August 24, 2010 in Region

Groups remove, repair Washington forest roads

Associated Press
 

OLYMPIA — A coalition of 18 groups is pushing to restore national forest lands in Washington state through the removal and repair of forest roads left behind from decades of timber harvesting.

State and federal officials say mud and runoff from those abandoned roads pose a problem for water quality, salmon and the ailing Puget Sound. They say the roads can also block fish passage and wildlife migration.

Washington has received $15.2 million in federal money over the past three years through the U.S. Forest Service’s Legacy Roads and Trails program to reduce the impact of roads on watersheds.

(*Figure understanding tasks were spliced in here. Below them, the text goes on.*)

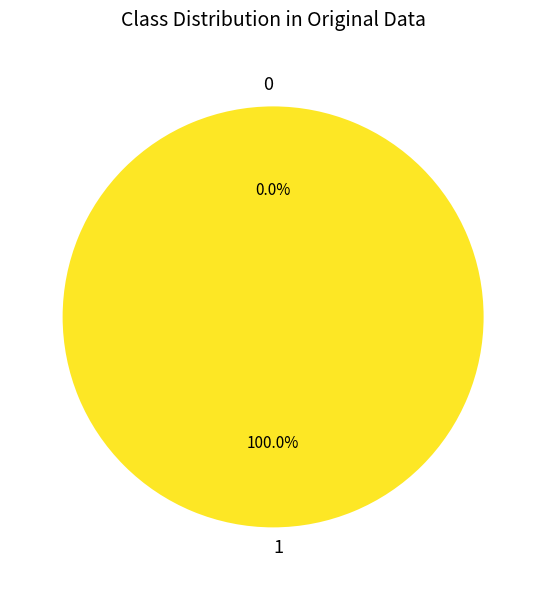

Rank the categories by value from highest to lowest.

1, 0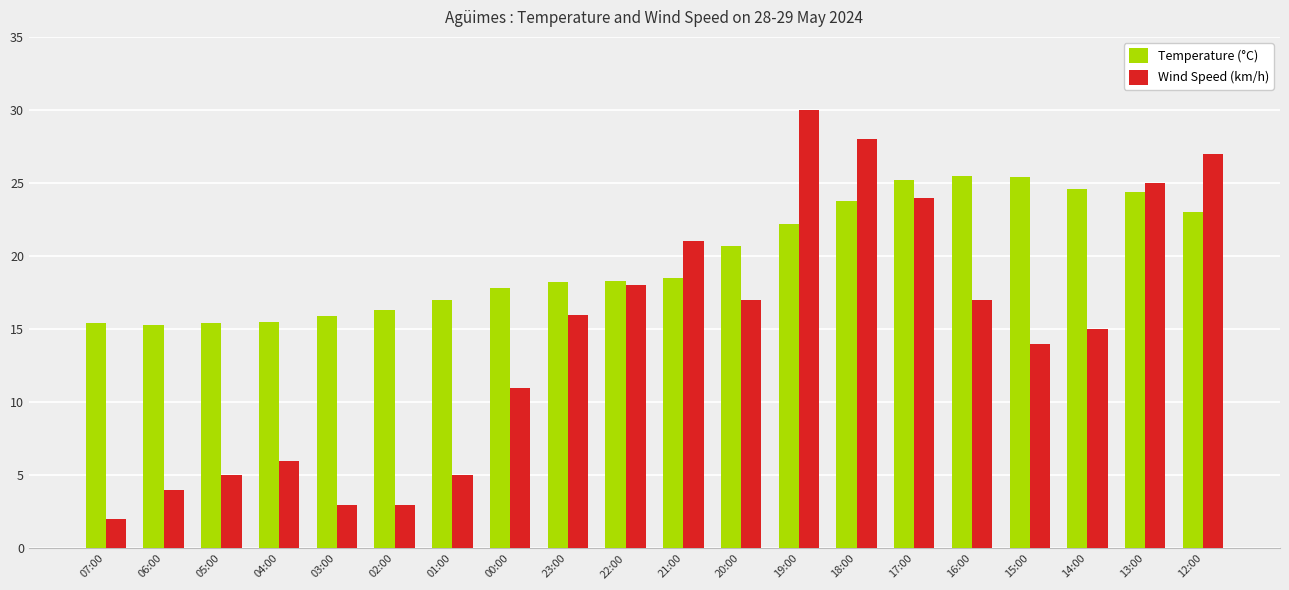

True or false: Temperature (°C) has a value of 25.4 at 15:00.

True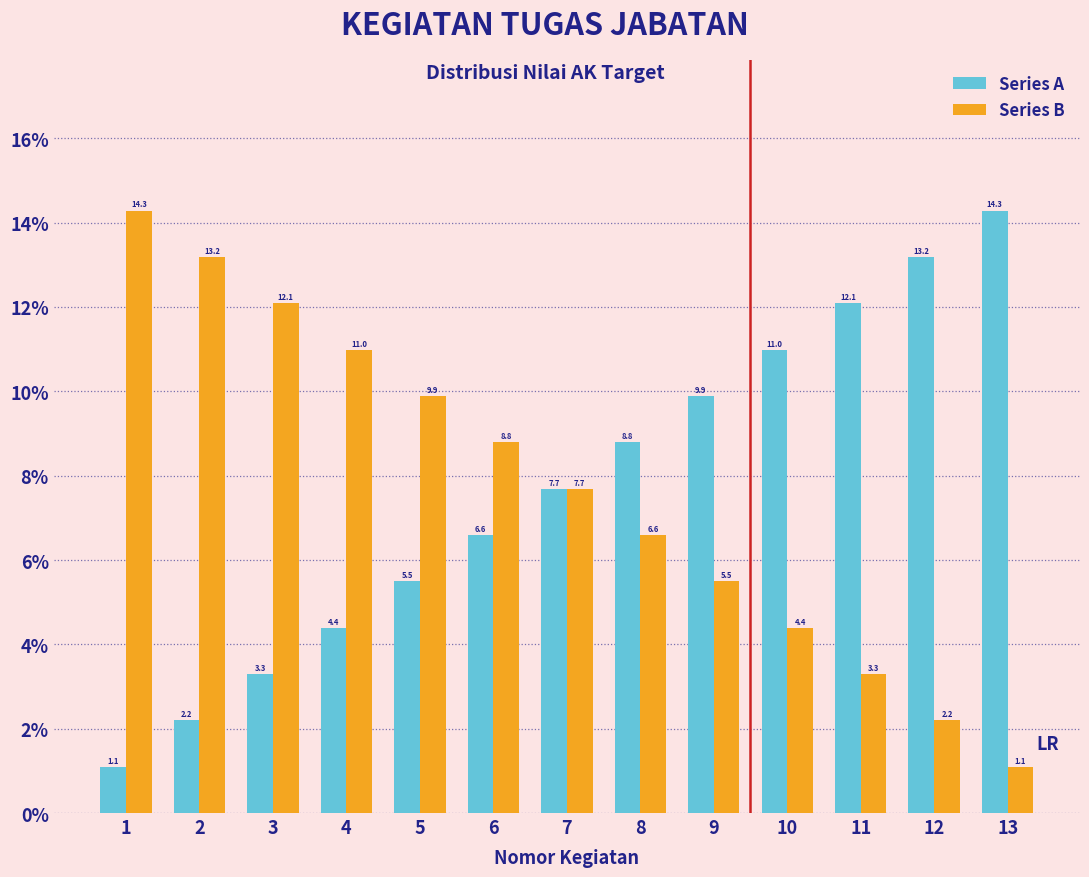

Reading left to right, extract all data points from this chart.

Series A: 1.1	2.2	3.3	4.4	5.5	6.6	7.7	8.8	9.9	11.0	12.1	13.2	14.3
Series B: 14.3	13.2	12.1	11.0	9.9	8.8	7.7	6.6	5.5	4.4	3.3	2.2	1.1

In the Olympic National Forest, crews have been working to repair crumbling roads and build culverts.

Congress created the program in fiscal year 2008 in response to concerns raised by the Washington Watershed Restoration Initiative, a coalition of state agencies, tribes and conservation, recreation and fishing groups including The Wilderness Society, Wildlands CPR and Trout Unlimited.

“This is a win-win situation for people and for our natural resources — salmon and the forest,” U.S. Rep. Norm Dicks said Tuesday. Dicks launched the program as chairman of the House appropriations subcommittee on interior, environment and related agencies.

The condition of the aging forest roads can affect stream water and aquatic habitat, said Anna Jackson, environmental policy coordinator for the Washington Department of Fish and Wildlife.

Storms and washed-out roads can send mud and sediment into creeks and streams, warming up water temperatures and making it hard for salmon that need cool waters to thrive.

State officials and others say there are thousands of miles of forest roads in Washington that need to be improved. Many of the roads with problems drain into Puget Sound. There is a $300 million backlog in Washington, according to the coalition.

“It’s all about maintaining the roads or in some cases getting rid of them altogether,” said Sandy Howard, a spokeswoman for the Department of Washington Ecology. “It’s one of the pieces of the puzzle for salmon restoration.”